Hungary Economic Conditions

The Hungarian economy was among the first within the Soviet bloc to try to achieve a certain liberalization with the 1968 reform, which was based on the establishment of a system which provided, at the same time, for the coexistence of elements typical of the ‘socialist economy and others of a semi-liberal economy: companies could establish production objectives, trade abroad, reinvest the profits made, but the larger investments were implemented following the rules of rigid centralized planning. However, difficulties in the balance of payments and the shifting of substantial financial resources towards inefficient companies have, over time, determined a situation of crisis. Since 1990, new and more radical reforms have been implemented by the new political groups in power, partly in the line already anticipated in 1988, the year in which the possibility of setting up joint-stock companies was introduced, with the privatization of many activities in the service and agricultural sectors. In 1994 the State accelerated the process of liberalizing the economy, launching a series of measures aimed at attracting foreign investors (currency devaluation, a much more decisive privatization plan than in the past, cuts in social spending and a increase in the tax burden). In the second half of the 1990s, as a result of these measures, the Hungarian economy resumed growth, exports and foreign investments increased steadily, while the unemployment rate gradually decreased until reaching values ​​similar to the European average.. Such positive results have meant that the Hungary rejoined the group of countries admitted to the European Union in 2004. Subsequently, for reasons due both to the recession phenomena of the international economic context and to intrinsic factors of weakness of the national economy, it was necessary to adopt further measures of austerity, in order to reduce the budget deficit.

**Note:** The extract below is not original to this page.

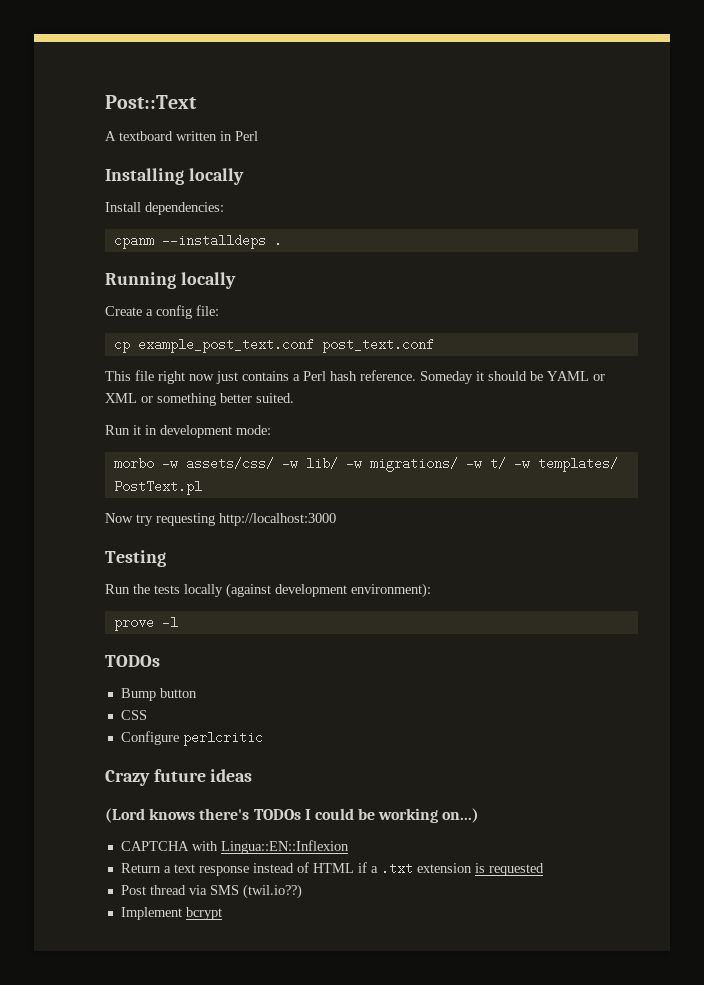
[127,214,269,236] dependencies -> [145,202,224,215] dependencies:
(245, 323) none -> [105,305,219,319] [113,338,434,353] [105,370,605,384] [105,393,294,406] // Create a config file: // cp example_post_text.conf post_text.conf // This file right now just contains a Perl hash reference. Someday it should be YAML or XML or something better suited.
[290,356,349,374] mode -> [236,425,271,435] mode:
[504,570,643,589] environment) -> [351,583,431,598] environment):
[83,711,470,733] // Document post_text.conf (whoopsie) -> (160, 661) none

● Just over half of the country’s land area is arable, while just under 20% is covered by woods and 15% by meadows and pastures. Agriculture contributes 3.4% to GDP and employs 4.5% of the workforce (2009 data). The main crops are represented by cereals (mainly wheat and corn), potatoes and sugar beets. Widespread in the western and northern hilly regions, viticulture feeds the production and export of fine wines (Tokaj is known). Other important products are oil plants (rapeseed, sunflower, soybeans), tobacco, flax, hemp and vegetables. The breeding, practiced extensively in the pastures ofpusztaand mainly in stallive form in Alföld, it constitutes an important economic item. The zootechnical patrimony mainly consists of birds, pigs and sheep, while the traditional one of cattle appears in decline. The exploitation of the forests guarantees an average production of 6 million m3 of wood per year.

● Mineral resources primarily include lignite, the main deposits of which are located on the southern slope of the Mátra Mountains and, W of the Danube, near Tatabánya. Oil and natural gas fields are present in the southwestern part of the country (Nagylengyel) and E of the Tisza, but the yields are far from making the Hungary energy self-sufficient. Bauxite (in the Selva Baronia), coal (in the Pécs basin), manganese and uranium are also extracted. For Hungary 2017, please check mathgeneral.com.

● The industrial sector (34, 3% of GDP and 32.1% of the workforce) has developed, starting from the 1950s, through a rapid and forced growth of heavy industry, according to the dictates of a development model that did not take into account energy poverty and of raw materials of the country. Since the 1960s, on the other hand, sectors such as precision mechanics and electronics have been privileged. The food and beverage industry and the tobacco industry have a long tradition. The chemical industries are located W of the Danube in Berhida, Győr, Zalaegerszeg, Pécs and, in the northern and eastern part of the Tisza basin, in Malyi, Tiszapalkonya, Tiszavasváry, Debrecen. Mechanical industries, aimed at the production of commercial vehicles and railway material, are based in Budapest, Győr, Miskolc, Pécs. Electronics has its main center in Székesfehérvár.

● The service sector (62.4% of GDP and 63.4% of the workforce) experienced a strong expansion in the transition to the new economic system. Commercial activities are of particular importance, both those linked to small retail businesses and those represented by foreign large-scale distribution companies. Tourism has also experienced a notable increase, providing increasing job opportunities; among the most popular destinations, Budapest and Lake Balaton. The development of the advanced tertiary sector is also promising: huge resources have been allocated by the government for the enhancement of research and for the construction of science parks. The Hungary maintains the majority of commercial exchanges with EU countries (in particular Germany, Italy, Romania, Austria and France). For imports, Russia is also an important partnerand China. As far as exported products are concerned, electrical and electronic equipment, machinery and means of transport stand out, followed by products in plastic and precision mechanics, pharmaceuticals, clothing and food; among imports, machinery and industrial and food raw materials prevail.

● As far as communication routes are concerned (2005), the road system stretches over almost 160,000 km (of which over 600 km of motorways), the rail system over 8057 km, the inland waterway system over 1622 km. The city of Budapest is involved in a European communication plan designed to connect western and central Europe with Ukraine through a system of highways and railways connected with the port of Trieste.